Topo

Coronavírus obriga o transporte de corpos à Terra Santa em aviões de carga ou jatos privados

04/05/2020 09h43

Jerusalém, 4 Mai 2020 (AFP) - A família de Serge Bokobza, que morreu na França, queria que ele fosse enterrado em Jerusalém e, apesar das restrições devido ao coronavírus, seu corpo foi transferido para a Terra Santa, com seus parentes assistindo ao sepultamento por videoconferência.

Este médico judeu de Cretail, nos arredores de Paris, foi enterrado há algumas semanas no Monte das Oliveiras, em frente à Cidade Velha de Jerusalém, por um grupo de coveiros com roupas e máscaras de proteção.

Apenas um membro da família, o rabino Shraga Dahan, que vive em Israel, esteve presente no funeral.

"Instalei o Zoom [aplicativo de videoconferência] para que todos pudessem ver o enterro ao vivo", disse Dahan à AFP.

"Centenas de pessoas estavam presentes virtualmente, mas no local éramos cerca de dez, incluindo os funcionários da funerária", acrescenta.

Desde o início da pandemia, o espaço aéreo israelense está quase deserto, as autoridades fecharam as fronteiras e suspenderam o tráfego aéreo.

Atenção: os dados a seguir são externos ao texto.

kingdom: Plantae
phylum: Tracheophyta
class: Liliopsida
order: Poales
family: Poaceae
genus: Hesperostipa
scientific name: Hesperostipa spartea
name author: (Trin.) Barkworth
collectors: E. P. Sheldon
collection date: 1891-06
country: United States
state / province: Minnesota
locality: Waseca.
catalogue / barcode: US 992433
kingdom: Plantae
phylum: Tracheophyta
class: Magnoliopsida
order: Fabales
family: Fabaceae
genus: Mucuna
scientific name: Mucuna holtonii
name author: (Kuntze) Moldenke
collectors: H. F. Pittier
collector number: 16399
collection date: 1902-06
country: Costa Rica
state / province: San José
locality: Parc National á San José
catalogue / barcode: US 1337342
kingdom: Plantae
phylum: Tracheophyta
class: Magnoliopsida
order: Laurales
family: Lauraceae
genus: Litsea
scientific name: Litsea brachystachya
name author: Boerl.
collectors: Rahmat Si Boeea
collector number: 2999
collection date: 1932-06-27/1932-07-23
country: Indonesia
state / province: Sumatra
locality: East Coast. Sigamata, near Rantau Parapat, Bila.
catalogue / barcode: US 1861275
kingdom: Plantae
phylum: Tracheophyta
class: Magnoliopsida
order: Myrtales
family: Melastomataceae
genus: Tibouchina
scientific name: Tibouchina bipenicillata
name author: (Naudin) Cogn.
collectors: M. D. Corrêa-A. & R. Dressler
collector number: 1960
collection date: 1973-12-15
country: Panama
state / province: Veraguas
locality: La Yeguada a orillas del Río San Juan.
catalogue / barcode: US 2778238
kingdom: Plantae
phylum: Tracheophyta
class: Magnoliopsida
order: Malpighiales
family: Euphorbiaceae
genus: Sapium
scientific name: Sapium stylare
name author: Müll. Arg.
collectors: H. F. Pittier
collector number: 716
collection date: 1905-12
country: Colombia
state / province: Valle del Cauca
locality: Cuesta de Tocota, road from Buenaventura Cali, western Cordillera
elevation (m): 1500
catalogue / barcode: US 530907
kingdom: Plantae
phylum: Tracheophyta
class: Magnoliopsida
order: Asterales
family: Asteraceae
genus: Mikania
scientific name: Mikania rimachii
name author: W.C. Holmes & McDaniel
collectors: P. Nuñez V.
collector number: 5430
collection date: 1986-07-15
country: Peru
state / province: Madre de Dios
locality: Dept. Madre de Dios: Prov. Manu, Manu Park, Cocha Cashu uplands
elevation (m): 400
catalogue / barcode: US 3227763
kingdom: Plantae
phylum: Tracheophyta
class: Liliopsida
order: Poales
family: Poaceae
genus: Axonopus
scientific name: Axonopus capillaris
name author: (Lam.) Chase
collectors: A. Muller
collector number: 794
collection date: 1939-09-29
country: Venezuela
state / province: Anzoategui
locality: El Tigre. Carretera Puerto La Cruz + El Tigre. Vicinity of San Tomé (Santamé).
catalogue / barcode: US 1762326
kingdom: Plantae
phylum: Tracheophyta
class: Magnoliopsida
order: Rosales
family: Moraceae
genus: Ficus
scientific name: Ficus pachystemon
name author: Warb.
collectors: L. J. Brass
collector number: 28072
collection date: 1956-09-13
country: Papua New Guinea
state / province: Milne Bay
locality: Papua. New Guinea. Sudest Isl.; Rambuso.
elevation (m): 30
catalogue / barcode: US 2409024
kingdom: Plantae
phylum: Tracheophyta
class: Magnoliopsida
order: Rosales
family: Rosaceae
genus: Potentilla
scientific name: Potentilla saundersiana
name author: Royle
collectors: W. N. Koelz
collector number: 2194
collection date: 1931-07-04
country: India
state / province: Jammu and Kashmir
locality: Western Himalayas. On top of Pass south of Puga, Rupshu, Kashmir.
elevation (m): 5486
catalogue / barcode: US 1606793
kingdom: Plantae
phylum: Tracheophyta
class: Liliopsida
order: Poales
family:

Mas alguns aviões de carga continuam chegando ao aeroporto Ben Gurion, em Tel Aviv, com às vezes a bordo corpos de judeus que querem ser enterrados em Jerusalém e cujas famílias organizam o translado, a qualquer custo.

Por causa dos poucos voos para Tel Aviv, "as famílias tiveram que alugar jatos particulares para levar os corpos de seus parentes e pagar quantias enormes", explica Yehuda Meshi-Zahav, fundadora da organização Zaka, que ajuda a organização de enterros em Israel de judeus do exterior.

Meshi-Zahav fala de um jato particular alugado por US$ 250.000 por uma família judia de Nova York e afirma que cerca de 250 estrangeiros, mortos ou não pelo vírus, foram enterrados em Israel desde o início da pandemia.

Normalmente, cerca de 1.500 estrangeiros são enterrados a cada ano.

- Sepultura eterna -Os judeus que são enterrados em Israel precisam comprar uma concessão, que em Jerusalém pode custar cerca de 100.000 shekels (cerca de US$ 30.000).

Muitos judeus querem ser enterrados em Israel, o único Estado de maioria judaica do mundo, onde acreditam que suas sepulturas têm menos risco de serem profanadas por atos antissemitas.

A tradição diz ainda que os judeus têm direito a uma sepultura eterna. Enquanto em muitos países é possível que um corpo seja deslocado do local devido à falta de espaço décadas após ser enterrado.

Escolher ser enterrado em Israel também é visto como uma garantia de que os ritos funerários judeus serão mais respeitados, especialmente em tempos de pandemia.

Na França, por exemplo, para evitar possíveis riscos de contaminação, está proibida a lavagem funerária tradicional, indispensável para os judeus religiosos que desejam que seu corpo seja lavado antes de ser colocado em uma mortalha diretamente na terra.

"Para lidar com essa tarefa difícil nesse período de contaminação, tivemos que treinar funcionários funerários com padrões sanitários mais rigorosos", explica Meshi-Zahav.

"Transportamos os corpos em dois sacos sanitários e depois coordenamos com nossos colegas israelenses, que cuidam de tudo de acordo com os regulamentos sanitários locais", explica Yves Sportes, diretor de uma funerária na França que já realizou cerca de 50 traslados de corpos para Israel desde o início da crise da saúde.

A empresa israelense El Al suspendeu os voos dos aeroportos franceses, de modo que os restos mortais devem ser transportados para a Bélgica e depois em aviões de carga para Tel Aviv.

Com a retomada dos voos comerciais, os restos mortais poderão ser guardados nos porões dos aviões, o que permitirá que as famílias enterrem seus parentes "de maneira honrosa e pelo preço correto", disse El Al, que fatura 3.000 euros por esse serviço.

"O mais difícil é que as famílias não podem acompanhar seus entes queridos", diz Sportes.

Foi assim que o rabino Shraga Dahan recitou o kadish, a oração dos mortos, sozinho em frente ao corpo de Serge Bokobza, apenas acompanhado pelos coveiros e pelas pessoas em videoconferência. "Foi muito estranho."